I am not someone who is actively looking to ever stop working.
I like going to work, dressing up for it, talking to people, solving problems, and using my brain. It is actually enjoyable. I don’t love the political aspect of treading lightly around managers, but that’s why I stopped being an employee.
OK. So I work until.. whenever, and take money when I need it, and just focus on increasing my net worth at least a bit each year.
My sweet spot is still $2.25 million saved*
*aside from owning my own home outright of course, which I do.
I think my sweet spot is still at the $2.25 million saved before I can say that I truly need not work but choose to take contracts that sound interesting to me.
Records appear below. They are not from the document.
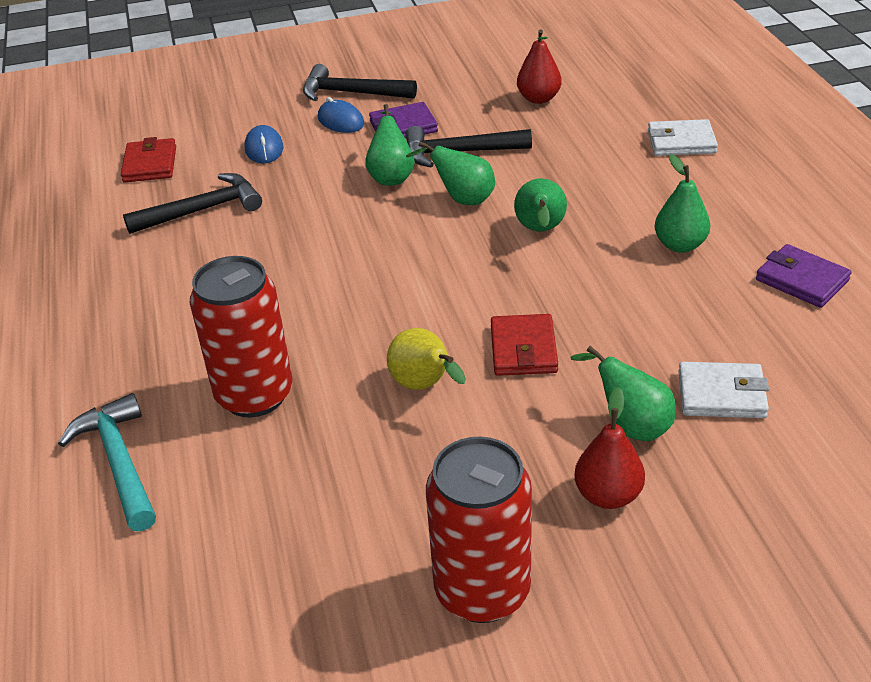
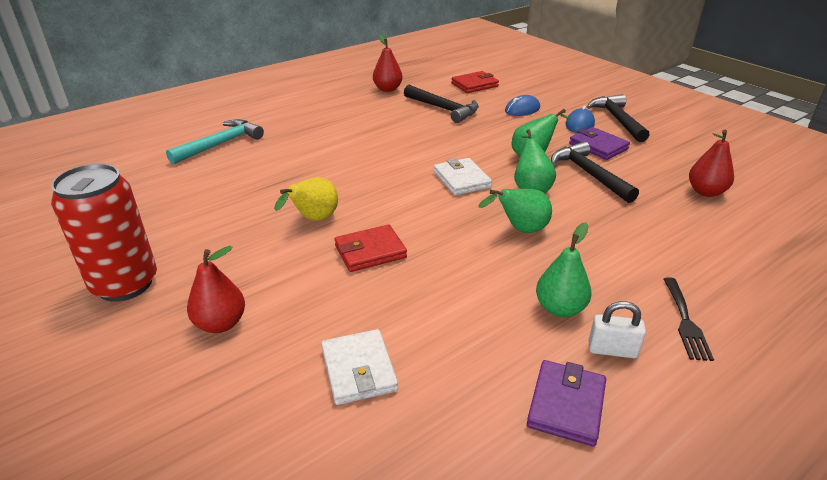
camera: 65 degrees right, 5 degrees down
red can [189,256,293,417] -> none
green pear [571,346,676,441] -> none
white wallet [648,119,718,156] -> white wallet moved to [434,158,492,195]
none -> red pear [373,34,403,92]
none -> white padlock [588,301,646,358]
none -> black fork [664,277,714,361]

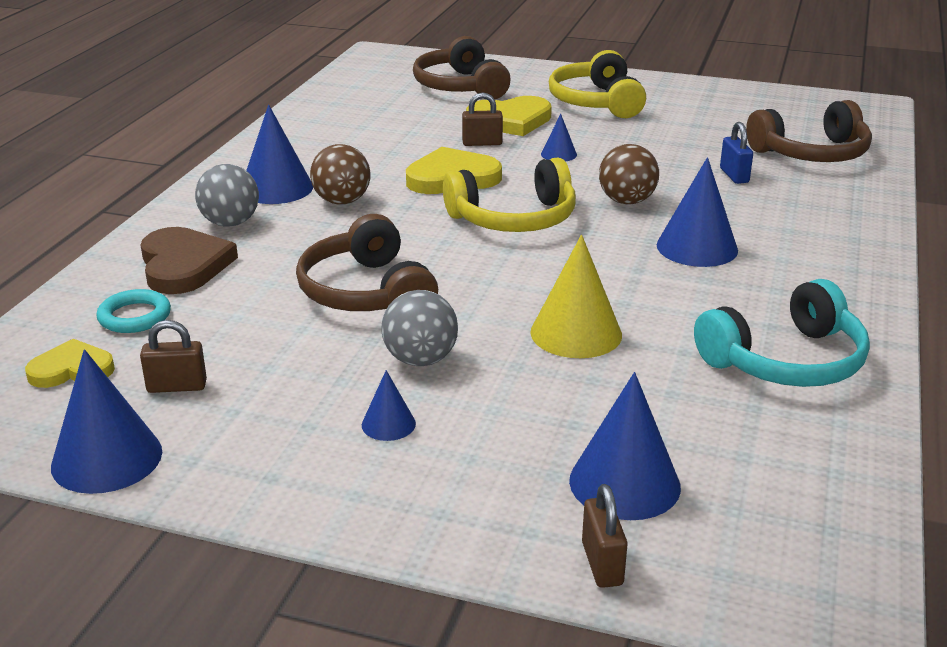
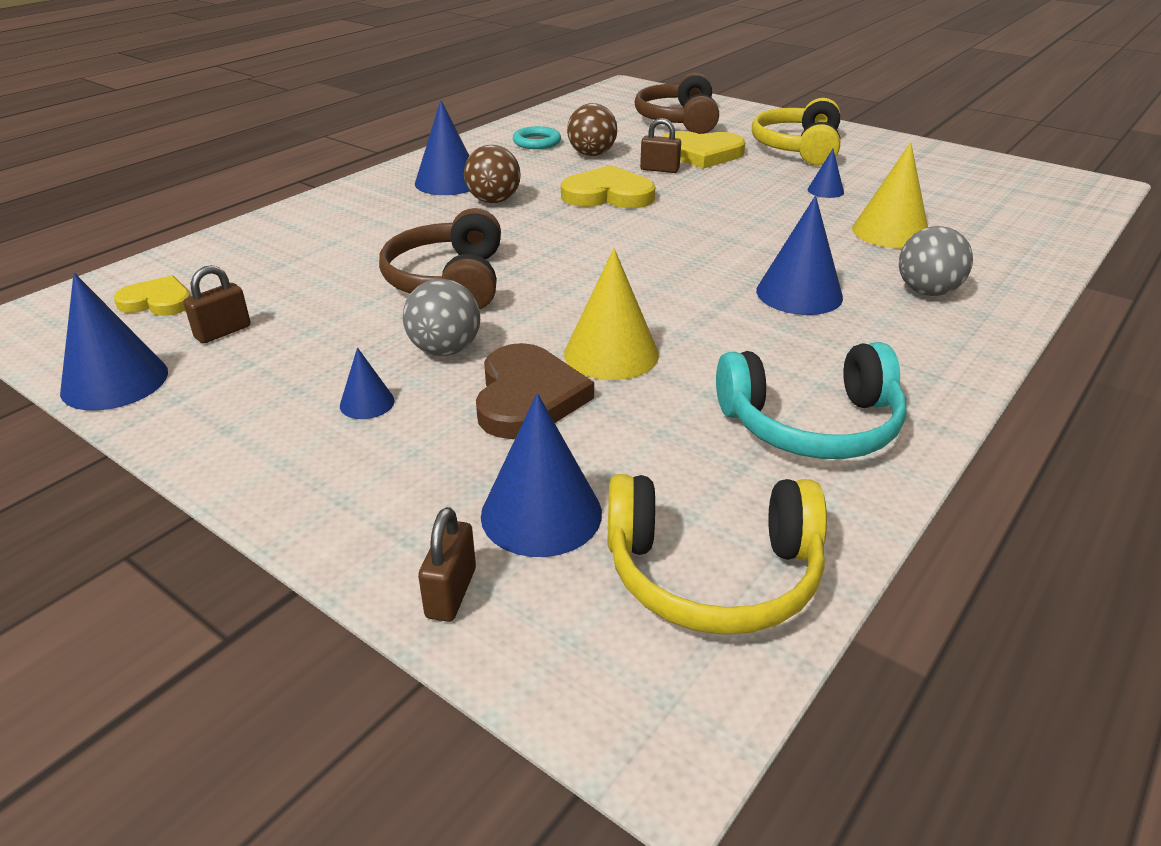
camera: 20 degrees right, 5 degrees up
turquoise ring [96,289,171,333] -> turquoise ring moved to [513,126,561,149]
brown padlock [140,320,207,393] -> brown padlock turned 60 degrees counterclockwise [183,265,251,343]
brown heart [141,227,238,294] -> brown heart moved to [476,343,594,439]
grey ball [195,164,259,227] -> grey ball moved to [899,226,973,296]
yellow headphones [443,158,576,232] -> yellow headphones moved to [607,474,827,635]
blue cone [541,114,577,162] -> blue cone moved to [808,149,844,198]
brown ball [599,144,659,204] -> brown ball moved to [567,103,617,156]
blue padlock [720,122,753,184] -> yellow cone [852,142,928,248]
brown headphones [746,100,872,162] -> none

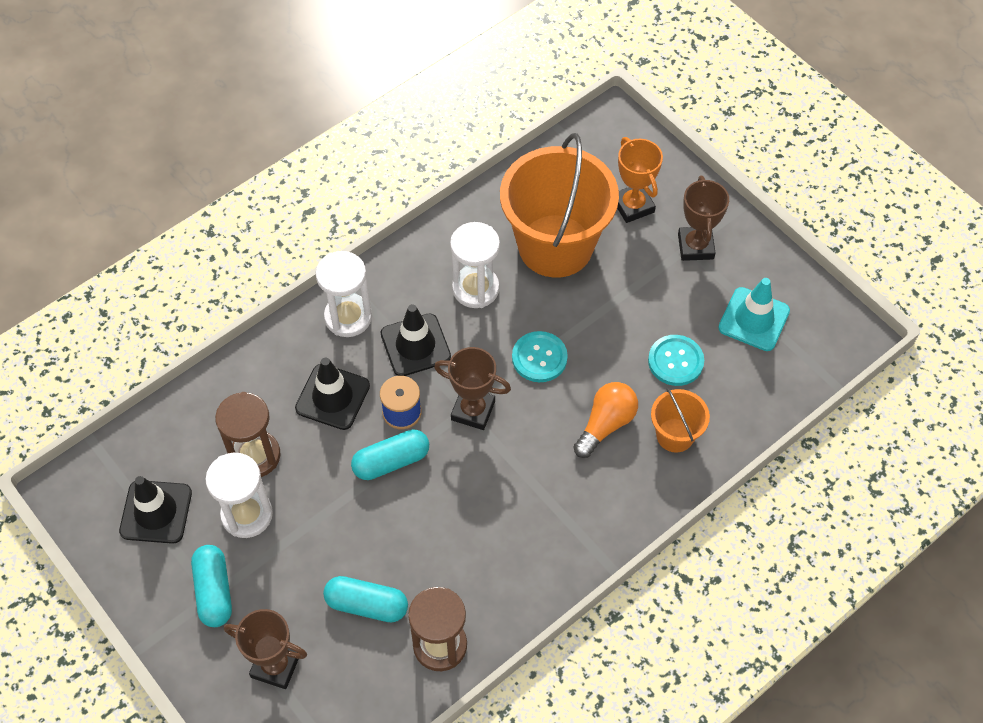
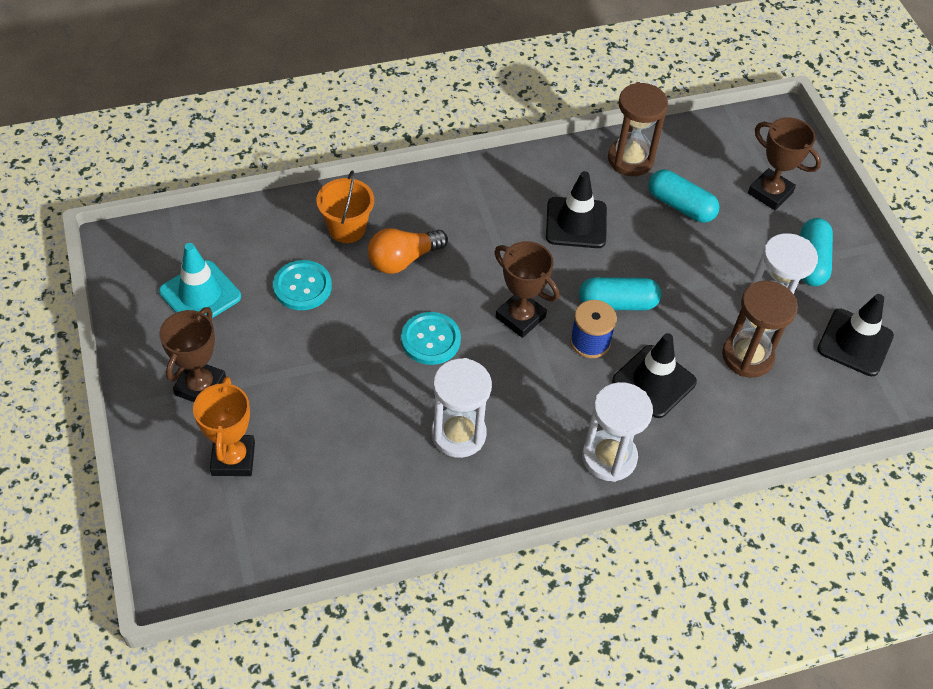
camera: 160 degrees left, 5 degrees down
black traffic cone [381,304,451,376] -> black traffic cone moved to [546,171,607,248]
orange bucket [500,133,619,278] -> none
That would pay out a decent amount of dividends to cover my lifestyle expenses, and leave a huge pot of cash to draw upon here and there if I don’t find contracts to take.
All of this flexibility is actually now adding more unknown variables as it is all based on when I will get contracts, for how long, and at what rate.
… so I guess I should refer back to this post and remind myself to shelve all discussions of retirement until I am at least 50.
In the meantime, my only goals:
A) Grow my net worth yearly by at least $25,000 – $50,000 on average (depends on contracts)
Check for 2017. I’ll add about $100,000 to my net worth if I can stem the outflow of cash and rein myself in, spending-wise.
B) Chill out, I’m still young with plenty of years left to work
…which is what makes it very hard for me to rein in any kind of spending, I keep seeing my future as being open and my net worth makes huge jumps up every few years or so, as evidenced by this chart — you can see when I work and when I don’t — any peak means work, any valley means zero work.
Note: I projected it with my income, minus $4000 for spending per month (a generous safety net)
C) Keep expanding my skill set in my field as safety nets to stay in demand
Nice and flexible, that’s sort of the way I like it.